La commune est propriétaire de 7 hectares 07 au bois du Ban, dans la foret de Charmes ; cette petite foret lui fut concédée dans le passé, moyennant la rente d’une poule, plus tard, l’imposition a été changée en contribution directe que l’on paye de nos jours au percepteur de Damas aux Bois, le dit bois faisant partie du territoire de cette commune ; la municipalité a cessé d’en partager les affouages entre les habitants, elle en emploie le produit à l’entretien de ses ponceaux et édifices publics.
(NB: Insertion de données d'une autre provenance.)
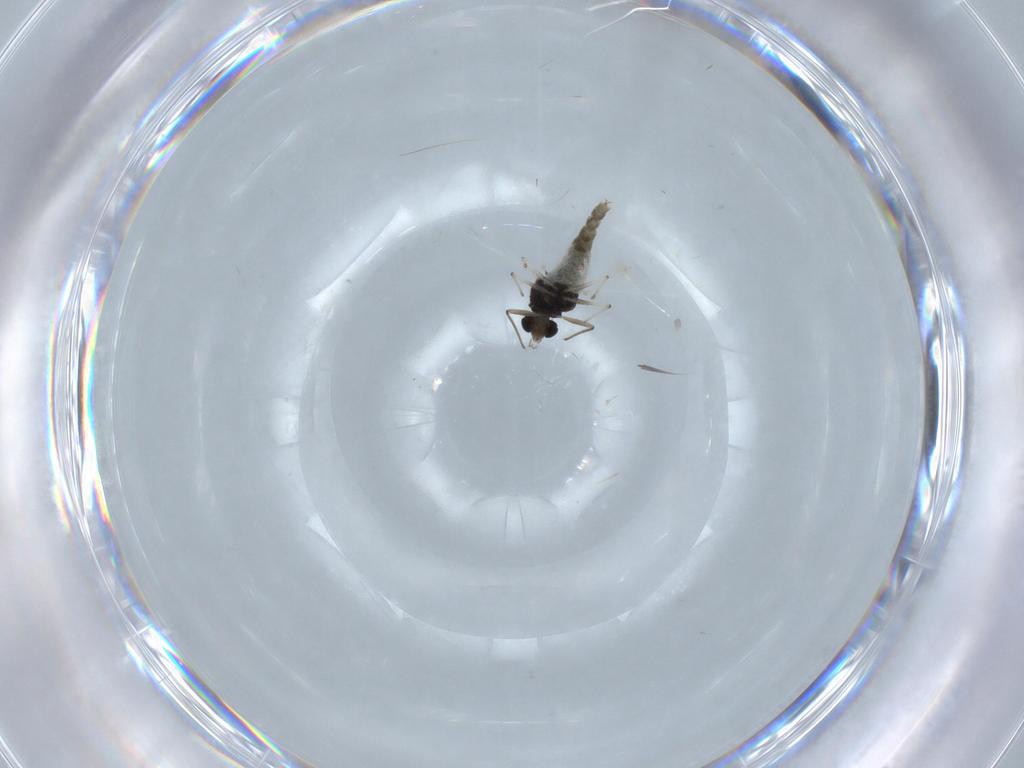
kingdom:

Elle possédait autrefois quatre autres hectares de bois au même lieu, lesquels ont été vendus, avec droit d’essarter, aux verrerie de Portieux ; actuellement, le terrain est en friches improductives.

La prairie humide comprise entre le chemin de Charmes à Xaronval et les cours d’eau qui l’arrosent, contient de nombreuses petites cressonnières que viennent exploiter les revendeurs de légumes de Mirecourt et de Charmes.

L’ancienneté d’Avrainville (Evorini villa) est prouvée par la qualité de ses ruines. Son histoire se rattache à celle du Ban de Tantimont. Lorsqu’en ces derniers temps, les habitants avaient à faire quelques réparations à leurs constructions, ils allaient choisir les plus beaux moellons dans les ruines d’un vieux château, proche de la localité. Dans le canton de "Grand champ", dont le sol contient des ammonites, on trouve une grande quantité de pierres de démolition et la charrue y affleure d’anciennes fondations. Sous les vignes de "Grand Champ", se rencontrent des tuiles plates, très épaisses, fabriquées de telles façon qu’en posant deux séparées par un intervalle, la troisième vient s’appliquer exactement sur cet intervalle, en formant couvre-joint. On découvre fréquemment des squelettes sur divers points du du finage ; ils sont indiqués, à profondeur de la couche arable, par deux pierres en accent circonflexe. Un squelette vient d’être trouvé dans ces conditions au canton du du "Haut d’Autel" et huit autres ont étés découverts dans une carrière de pierres "aux Plantes", il y a peu d’années.